私が初めに聞いた謎の羽音も、最近昼間に巣を駆除されたモンスズメバチが樹洞への侵入者に対して敏感になり、警戒の羽音を立てたのかもしれません。
モンスズメバチのワーカー♀が減少したせいで、巣の防衛力が明らかに低下しています。
その結果、樹洞内に居候する多数のヤマトゴキブリ(Periplaneta japonica)が傍若無人に徘徊するようになりました。 モンスズメバチがゴキブリを攻撃したり巣から追い払ったりする行動は皆無でした。
その結果、居候ゴキブリによる巣の食害を抑止できなくなったのでしょうか?
しかし、ゴキブリの口元にカメラをズームインしても巣を食べているかどうか定かではありません。
パリパリ♪という咀嚼音も聞こえませんでした。
樹洞内に隠しカメラを据え付けて微速度撮影(タイムラプス)すれば、モンスズメバチの巣に一体何が起こったか一部始終を記録できたはずです。
ゲジらしき多足類も樹洞内を徘徊していました。(@2:11。巣の外側:4時の位置) モンスズメバチの巣の方へ近づいていたのに、撮影中は気づかず別の場所にズームインしてしまいました。
赤外線カメラのモノクロ映像では巣の破壊状況がよく分からないので、白色光でも撮影しようか迷いました。
しかし、スズメバチ用の防護服を着用していないので自重しました。

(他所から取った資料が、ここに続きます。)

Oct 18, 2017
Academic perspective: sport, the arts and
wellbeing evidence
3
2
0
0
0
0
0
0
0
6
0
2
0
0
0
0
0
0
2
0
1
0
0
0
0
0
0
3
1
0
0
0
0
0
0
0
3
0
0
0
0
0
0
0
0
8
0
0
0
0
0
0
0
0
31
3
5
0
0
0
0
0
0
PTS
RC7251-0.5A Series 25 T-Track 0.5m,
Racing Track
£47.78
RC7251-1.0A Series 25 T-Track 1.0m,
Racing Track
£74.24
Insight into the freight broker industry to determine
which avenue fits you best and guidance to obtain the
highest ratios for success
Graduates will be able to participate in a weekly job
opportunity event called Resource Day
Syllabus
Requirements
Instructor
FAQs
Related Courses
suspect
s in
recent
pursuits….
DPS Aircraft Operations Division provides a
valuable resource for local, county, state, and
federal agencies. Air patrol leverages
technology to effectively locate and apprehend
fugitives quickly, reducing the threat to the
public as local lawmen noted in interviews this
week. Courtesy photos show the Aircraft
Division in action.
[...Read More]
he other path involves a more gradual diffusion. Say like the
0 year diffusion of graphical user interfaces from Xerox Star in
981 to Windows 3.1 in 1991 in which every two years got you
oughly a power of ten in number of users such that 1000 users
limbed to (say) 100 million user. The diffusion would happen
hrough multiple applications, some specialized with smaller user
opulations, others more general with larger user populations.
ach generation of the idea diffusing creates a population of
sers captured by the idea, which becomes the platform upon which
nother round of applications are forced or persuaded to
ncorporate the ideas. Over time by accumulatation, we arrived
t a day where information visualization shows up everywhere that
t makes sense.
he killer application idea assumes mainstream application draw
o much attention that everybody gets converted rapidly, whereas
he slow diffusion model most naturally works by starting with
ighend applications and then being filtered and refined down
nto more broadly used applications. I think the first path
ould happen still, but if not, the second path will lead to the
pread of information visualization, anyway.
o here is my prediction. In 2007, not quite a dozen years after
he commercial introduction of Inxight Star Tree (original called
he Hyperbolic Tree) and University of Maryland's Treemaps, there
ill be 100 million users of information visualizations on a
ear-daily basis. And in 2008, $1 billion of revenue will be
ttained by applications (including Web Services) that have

(安全第一)
白色光の照明で照らした途端に夜行性のゴキブリは散り散りに逃げ出して、撮れなさそうな気がします。
撮影後に赤外線のデジタル温度計で測定すると、
樹洞内壁(巣門)の表面温度は20.8℃。
巣内に残った外皮の表面温度は20.7℃。
営巣木の周囲の外気温は21.0℃、湿度80%。